The U.S. government is expected to formally notify Canada and Mexico that it will not extend the United States-Mexico-Canada Agreement (USMCA), activating a sunset clause that starts a 10-year countdown toward the treaty’s possible expiration in 2036. Although this procedural step does not immediately terminate the agreement, it introduces significant uncertainty for businesses dependent on stable cross-border trade rules.

This move obliges the three countries to undertake annual reviews to decide whether to maintain or adjust the pact. Failure to reach a consensus to extend the USMCA would gradually phase the agreement out over the next decade. This unprecedented timeline will weigh heavily on supply chains, affecting manufacturers, farmers, and border logistics operations that rely on predictable trade frameworks to plan investments and long-term contracts.

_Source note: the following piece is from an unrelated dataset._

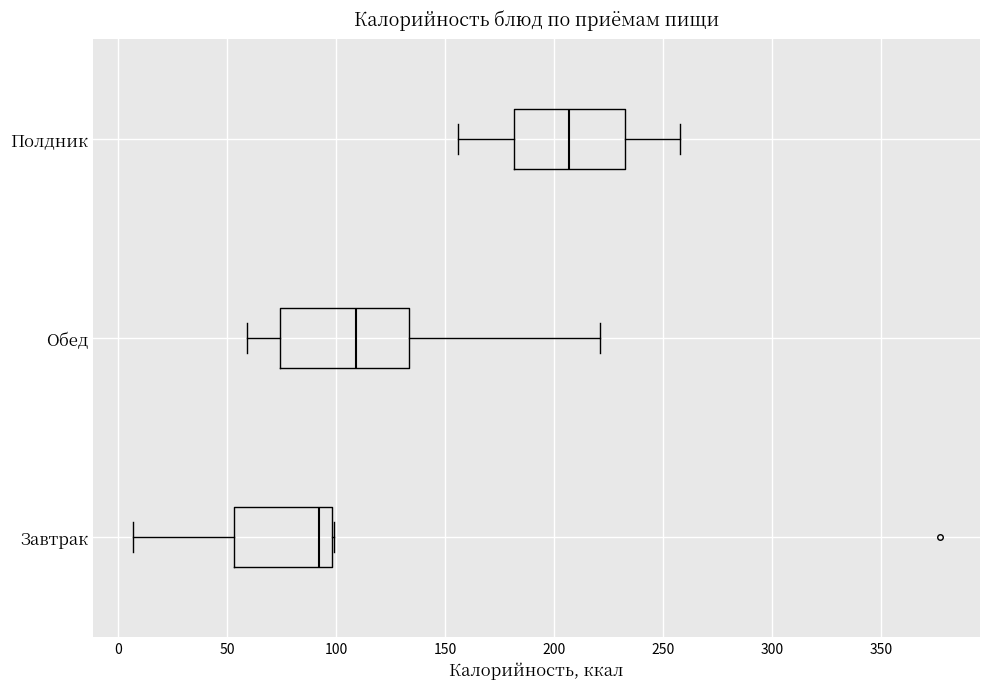

Where does the right whisker of the box for Обед end on the x-axis? The values are not printed on the chart, so give them approximately, as read against the axis.

220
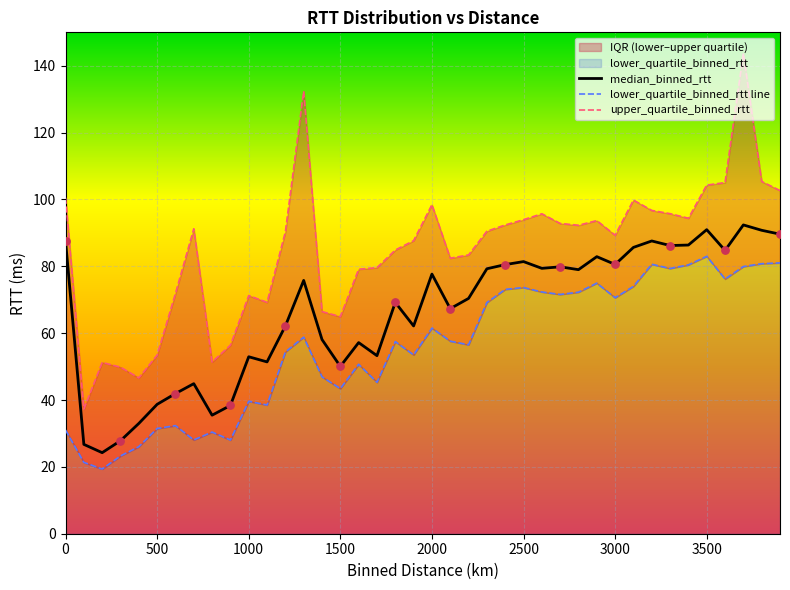

Which series has the largest total across all categories?

upper_quartile_binned_rtt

Central to the dispute are demands from the U.S. administration for stricter regional content criteria in North American automotive manufacturing. These proposed changes could redirect procurement choices for materials like steel and electronics, reshaping established supplier relationships across the continent. Additionally, Washington seeks safeguards to block indirect access by Chinese goods under the agreement, reflecting the broader economic competition with Beijing.

Negotiations remain ongoing, with a new round of talks scheduled between U.S. and Mexican officials. The U.S. appears to be leveraging the sunset clause to press for tougher terms rather than simply allowing the deal to renew by default. Though the current deal stays in effect during the review, this shift signals a more turbulent trade environment ahead, increasing the risks and costs associated with manufacturing location and agricultural contracts amid global economic volatility.